### Article
Représentant : Me Alexandre BENAZDIA, avocat au barreau de CUSSET/VICHY
Mme [J] [L]
[Adresse 4]
[Localité 2]
agissant ès qualités d’associée de la société DPM, SCI immatriculée au RCS Cusset sous le n° 788 630 788 00016, dont le siège social est sis [Adresse 4].
Représentant : Me Alexandre BENAZDIA, avocat au barreau de CUSSET/VICHY
(bénéficie d’une aide juridictionnelle Partielle numéro 2021/007324 du 23/07/2021 accordée par le bureau d’aide juridictionnelle de CLERMONT-FERRAND)
APPELANTS
ET :
M. [V] [G]
[Adresse 5]
[Localité 1]
Représentant : la SARL TRUNO ET ASSOCIES, avocats au barreau de CLERMONT-FERRAND
La société DPM
SCI immatriculée au RCS Cusset sous le n° 788 630 788 00016
[Adresse 4]
[Localité 2]
prise au domicile de son gérant, Monsieur [V] [G] demeurant [Adresse 5]
Représentant : la SARL TRUNO ET ASSOCIES, avocats au barreau de CLERMONT-FERRAND
INTIMÉS
DÉBATS :
Après avoir entendu en application des dispositions de l’article 786 du code de procédure civile, à l’audience publique du 06 Octobre 2022, sans opposition de leur part, les avocats des parties, Madame DUBLED-VACHERON, magistrat chargé du rapport, en a rendu compte à la Cour dans son délibéré.

### Données fournies
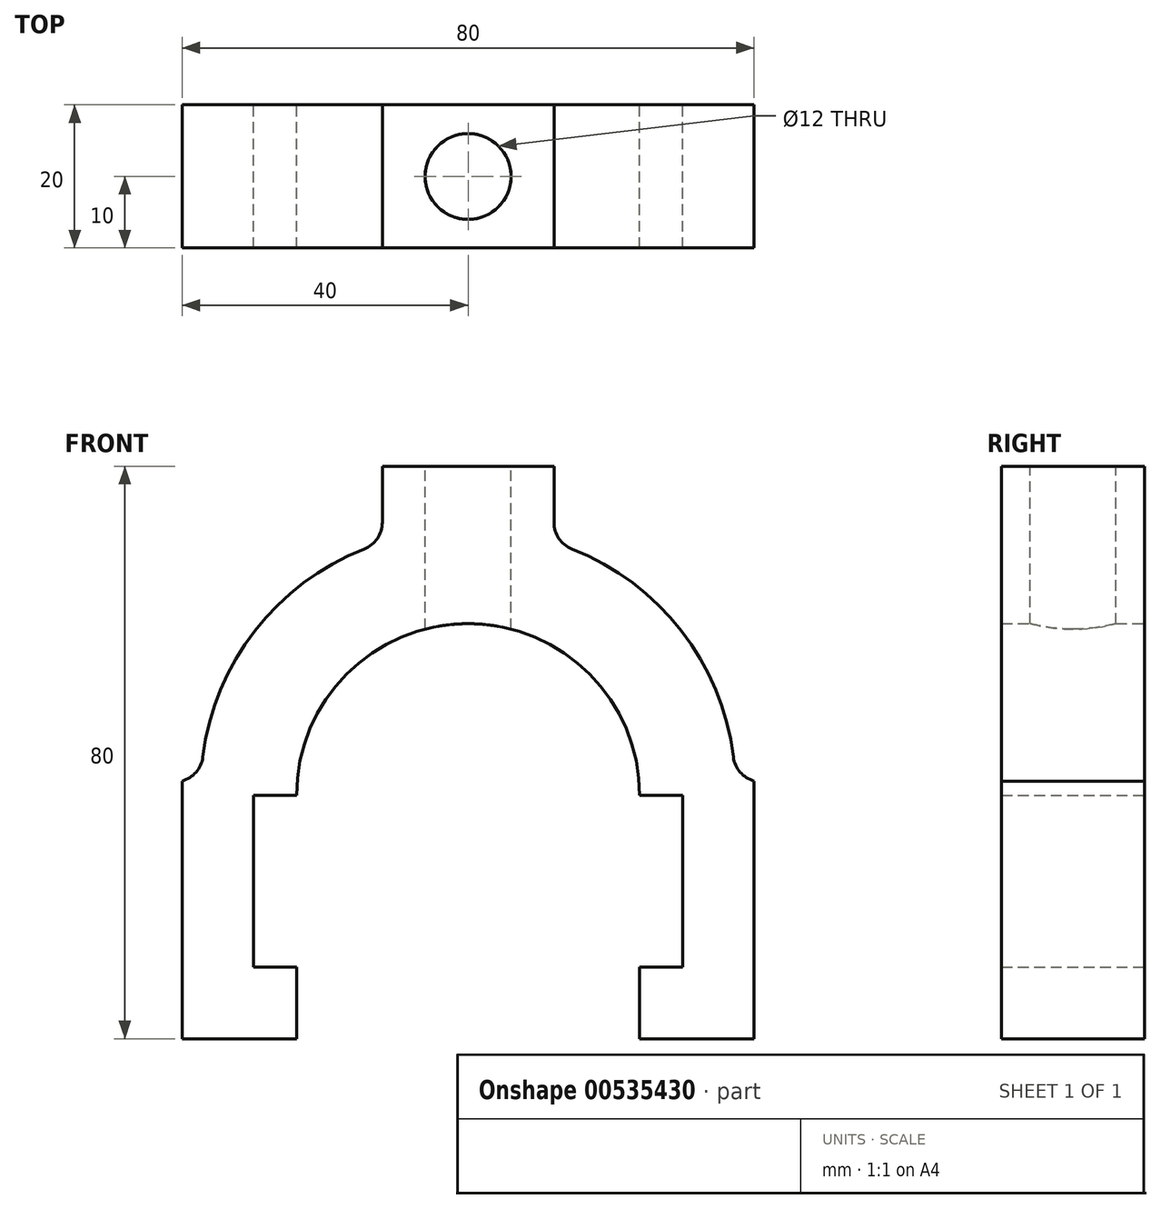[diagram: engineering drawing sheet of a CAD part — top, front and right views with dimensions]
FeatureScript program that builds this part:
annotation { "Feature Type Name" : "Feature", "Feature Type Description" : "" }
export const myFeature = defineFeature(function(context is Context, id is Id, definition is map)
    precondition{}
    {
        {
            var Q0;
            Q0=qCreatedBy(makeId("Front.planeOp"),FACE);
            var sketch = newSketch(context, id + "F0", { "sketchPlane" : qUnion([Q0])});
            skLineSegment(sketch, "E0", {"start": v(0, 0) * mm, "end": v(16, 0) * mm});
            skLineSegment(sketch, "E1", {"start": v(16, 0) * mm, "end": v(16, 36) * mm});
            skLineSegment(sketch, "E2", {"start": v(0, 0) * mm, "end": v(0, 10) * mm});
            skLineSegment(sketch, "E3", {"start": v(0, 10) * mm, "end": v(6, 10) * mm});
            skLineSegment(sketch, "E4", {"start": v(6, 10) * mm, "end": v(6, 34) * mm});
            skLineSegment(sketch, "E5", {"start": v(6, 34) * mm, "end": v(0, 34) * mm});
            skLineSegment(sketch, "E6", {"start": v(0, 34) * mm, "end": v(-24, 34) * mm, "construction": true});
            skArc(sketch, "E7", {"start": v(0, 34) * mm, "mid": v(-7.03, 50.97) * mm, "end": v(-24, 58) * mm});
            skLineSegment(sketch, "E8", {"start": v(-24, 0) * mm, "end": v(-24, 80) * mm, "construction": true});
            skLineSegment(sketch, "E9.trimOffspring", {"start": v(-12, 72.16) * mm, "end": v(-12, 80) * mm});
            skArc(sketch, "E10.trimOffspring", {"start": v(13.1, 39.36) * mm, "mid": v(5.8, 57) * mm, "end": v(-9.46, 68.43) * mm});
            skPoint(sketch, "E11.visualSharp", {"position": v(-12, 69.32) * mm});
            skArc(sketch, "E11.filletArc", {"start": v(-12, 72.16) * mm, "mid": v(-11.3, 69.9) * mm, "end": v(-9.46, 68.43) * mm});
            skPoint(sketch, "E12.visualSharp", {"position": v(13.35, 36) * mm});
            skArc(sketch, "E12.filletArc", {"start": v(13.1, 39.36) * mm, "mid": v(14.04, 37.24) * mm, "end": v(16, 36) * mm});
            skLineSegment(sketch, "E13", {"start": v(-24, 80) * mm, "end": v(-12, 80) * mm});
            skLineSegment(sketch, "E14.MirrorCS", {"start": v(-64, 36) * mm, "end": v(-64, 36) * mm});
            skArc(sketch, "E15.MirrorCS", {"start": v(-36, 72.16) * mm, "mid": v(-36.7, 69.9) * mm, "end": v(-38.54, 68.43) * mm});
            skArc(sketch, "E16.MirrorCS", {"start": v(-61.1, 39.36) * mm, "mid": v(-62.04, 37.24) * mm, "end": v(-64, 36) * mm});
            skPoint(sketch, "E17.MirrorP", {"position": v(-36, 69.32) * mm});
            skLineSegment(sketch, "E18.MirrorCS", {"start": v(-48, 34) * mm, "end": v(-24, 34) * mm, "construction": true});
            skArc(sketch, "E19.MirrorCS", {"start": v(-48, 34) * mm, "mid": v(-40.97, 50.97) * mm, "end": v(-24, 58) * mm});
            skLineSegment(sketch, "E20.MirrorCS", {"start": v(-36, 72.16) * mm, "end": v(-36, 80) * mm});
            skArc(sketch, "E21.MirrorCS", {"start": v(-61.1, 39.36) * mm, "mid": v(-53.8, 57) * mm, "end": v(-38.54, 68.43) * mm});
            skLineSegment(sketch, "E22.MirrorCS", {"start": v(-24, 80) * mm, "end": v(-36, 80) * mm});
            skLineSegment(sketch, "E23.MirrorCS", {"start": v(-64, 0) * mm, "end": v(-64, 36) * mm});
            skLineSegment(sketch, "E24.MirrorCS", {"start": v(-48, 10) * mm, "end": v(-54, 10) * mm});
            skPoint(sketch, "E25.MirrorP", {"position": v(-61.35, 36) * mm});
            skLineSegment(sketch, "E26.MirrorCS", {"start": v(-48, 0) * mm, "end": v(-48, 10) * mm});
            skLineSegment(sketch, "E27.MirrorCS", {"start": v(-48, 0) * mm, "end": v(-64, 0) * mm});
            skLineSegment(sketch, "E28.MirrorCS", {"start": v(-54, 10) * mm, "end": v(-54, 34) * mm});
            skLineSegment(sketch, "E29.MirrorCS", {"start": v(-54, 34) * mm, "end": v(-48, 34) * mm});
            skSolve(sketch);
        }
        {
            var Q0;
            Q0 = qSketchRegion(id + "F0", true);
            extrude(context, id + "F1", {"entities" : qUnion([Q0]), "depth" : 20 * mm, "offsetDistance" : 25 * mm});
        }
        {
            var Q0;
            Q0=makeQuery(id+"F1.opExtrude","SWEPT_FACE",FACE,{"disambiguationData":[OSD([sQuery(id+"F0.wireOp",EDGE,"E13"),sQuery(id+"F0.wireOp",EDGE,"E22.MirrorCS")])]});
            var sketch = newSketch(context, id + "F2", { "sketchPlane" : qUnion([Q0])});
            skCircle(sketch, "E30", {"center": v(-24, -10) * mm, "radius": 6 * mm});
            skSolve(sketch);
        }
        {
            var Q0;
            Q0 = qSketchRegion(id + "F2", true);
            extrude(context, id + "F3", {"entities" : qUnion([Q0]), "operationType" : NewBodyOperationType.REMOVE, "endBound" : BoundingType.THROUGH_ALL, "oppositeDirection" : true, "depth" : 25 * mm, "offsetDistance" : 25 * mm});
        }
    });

### Exercice proposé 1
Résumez l'article en deux phrases.
### Exercice proposé 2
Comptez les lignes de la liste qui contiennent la chaîne "visualSharp" et indiquez seulement ce nombre.
La liste n'a aucun lien avec l'article.

### Résultat attendu 1
Mme [J] [L], qui agit en qualité d'associée de la SCI DPM et est représentée par Me Alexandre BENAZDIA, figure parmi les appelants, tandis que M. [V] [G] et la société DPM sont intimés et représentés par la SARL TRUNO ET ASSOCIES. Lors de l'audience publique du 06 octobre 2022, Madame DUBLED-VACHERON, magistrat chargé du rapport, a entendu les avocats des parties puis en a rendu compte à la Cour dans son délibéré.

### Résultat attendu 2
2